1) Recognise what you are dealing with.
It will be a great help if you are able to gain information about the condition. A little knowledge will help put the difficulties you are experiencing into context. Acquiring information will help you feel less like you are failing when interactions are stressful.
2) Avoid distractions.
It is very important that when you talk to a person with dementia that you have the time to do so. If you are caring for a loved one, it would be a sound plan to build time where you will not be interrupted, called upon or pressured to be elsewhere. Turn your phone off.
3) Speak clearly and slowly in a calm voice.
Speak clearly and more slowly than usual. Use a calm voice and a warm tone. If you feel nervous or agitated these emotions will be picked up by the person with dementia. They will usually register threat and respond in a negative manner. Keep interactions calm.
4) Use names, be specific.
Rather than say ‘Hi, it’s me’. A more helpful greeting would be ‘Hello Granddad, its Ben, your Grandson’. This type of greeting provides a type of scaffolding to the memory system and can aid the retrieval of information. The result is often less frustration.
5) Stick to one subject at a time.
It is very helpful if you are able to plan the conversation you would like to have with the person with dementia. Take a few minutes beforehand to think about what you wish to say. Think how you could say it clearly, warmly and in such a way that it could not seem confrontational to the person with dementia. This is way harder to do than it sounds. Talking about one topic at a time is a good idea.
6) Use lots of Non Verbal Communication (NVC).
When we communicate 90% of our message is conveyed by non-verbal cues. To the person with dementia who has difficulties in retrieving information, positive non-verbal communication can really help understanding. An open, relaxed and smiling posture conveys safety and reduces the perception of threat. This may seem obvious but it is important that we always checkout our non-verbal communication especially when we are in challenging situations.
7) Listen actively. Regularly paraphrase the essence of what has been said to you. This will facilitate understanding and encourage further dialogue.
8) Don’t argue, quibble or correct. It is often the case that the dementia sufferer will make grammatical errors or confuse words. It’s important that mistakes are ignored and not picked up on.
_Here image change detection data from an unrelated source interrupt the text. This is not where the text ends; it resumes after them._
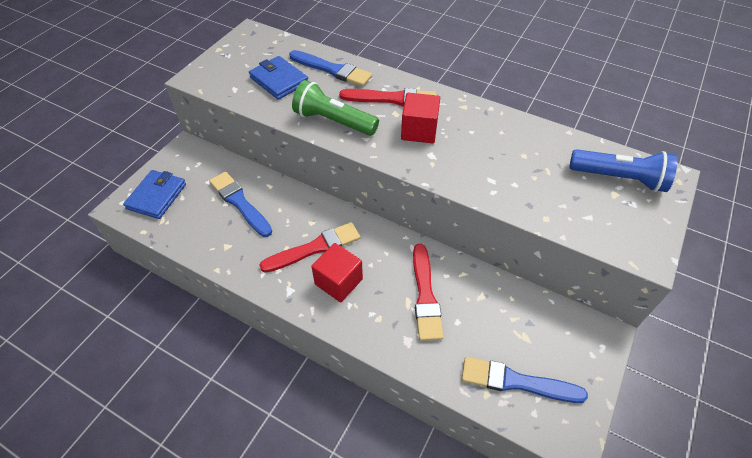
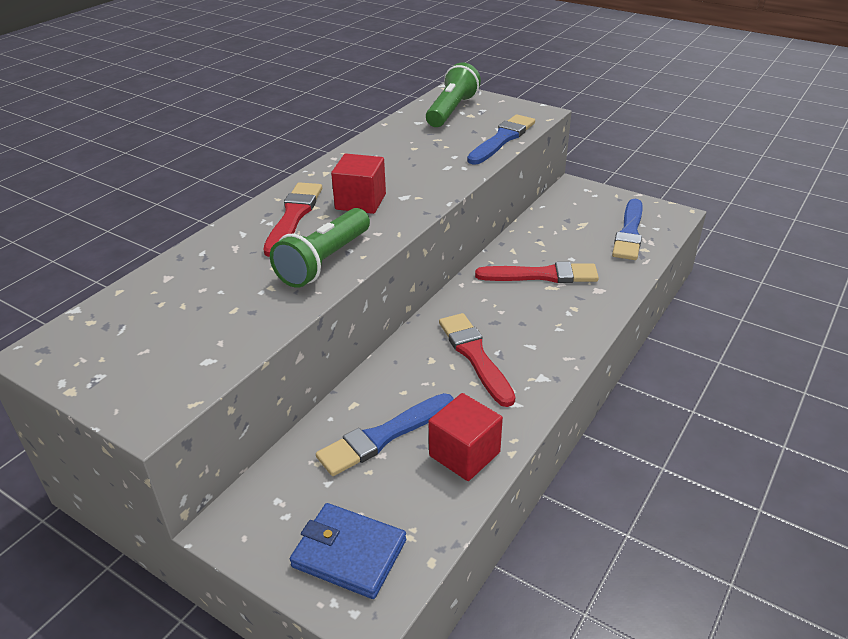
camera: 85 degrees left, 15 degrees down
(279, 80) = (207, 312): blue wallet -> none
(332, 70) = (205, 262): blue brush -> blue brush (502, 139)
(338, 281) = (527, 336): red cube -> red cube (464, 454)
(619, 178) = (451, 110): blue flashlight -> green flashlight

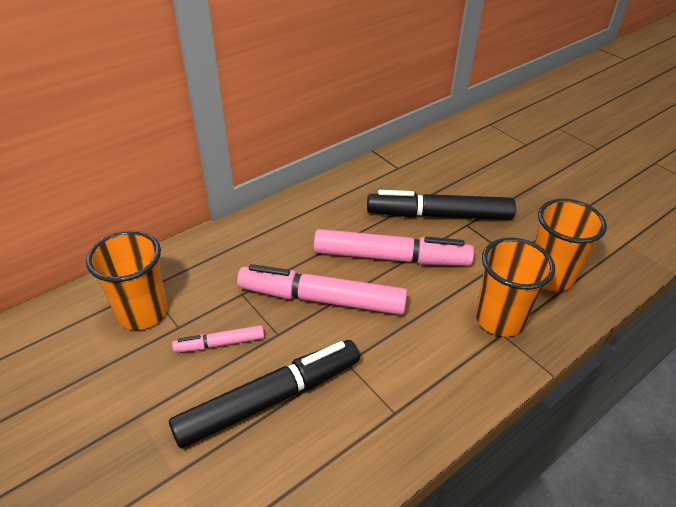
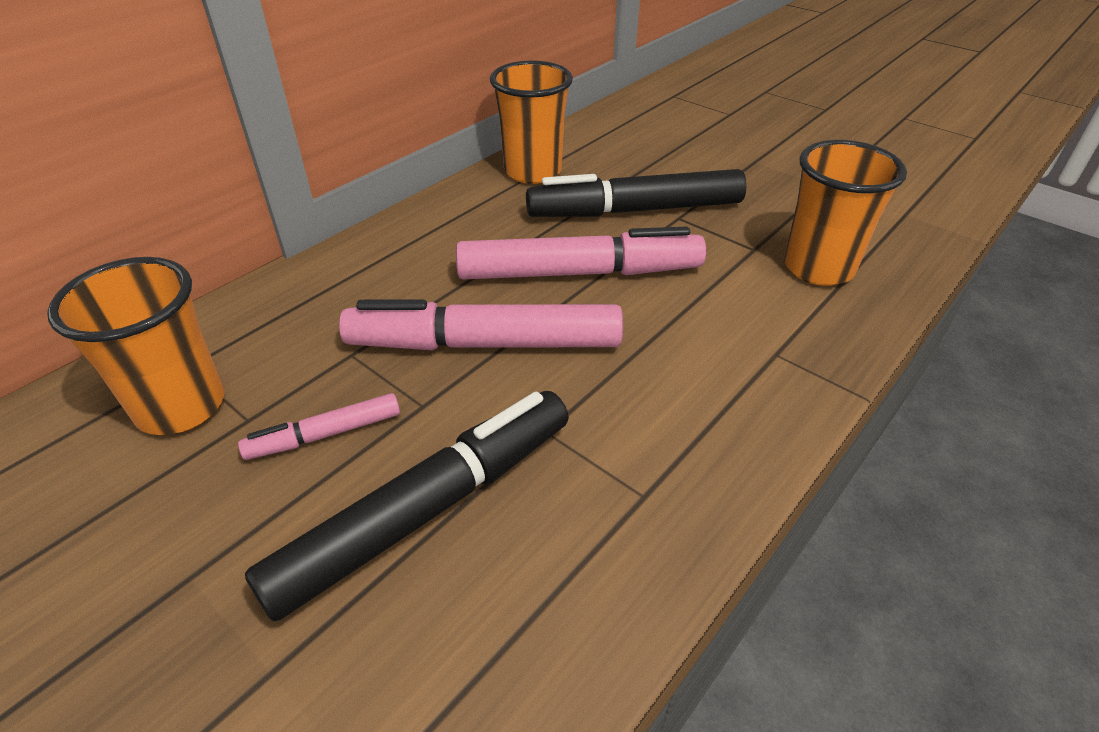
camera: 10 degrees left, 0 degrees up
(499, 319) = (765, 334): orange cup -> orange cup (532, 171)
Correcting the individual rarely helps, often it adds to their confusion and increases agitation.
9) Accept there will be good days and bad days. We all have days that are better than others. It is the same only more pronounced for dementia sufferers. On occasions their mental powers appear better than others. This can be frustrating and heart-breaking for carers. Unfortunately, this situation is attributable to the disease.
10) Consider respite.
Is there any other family member who could give you a few hours to yourself? This may reduce your load. Alternatively, is your loved one well enough to attend a day centre to benefit from reminiscence therapy, perhaps for a few hours once a week? Reminiscence therapy is a structured therapy where the individual is encouraged to reminisce about their past through interaction with various objects or items. This has the effect of stimulating interest and conversation and often makes management of the disease a little easier.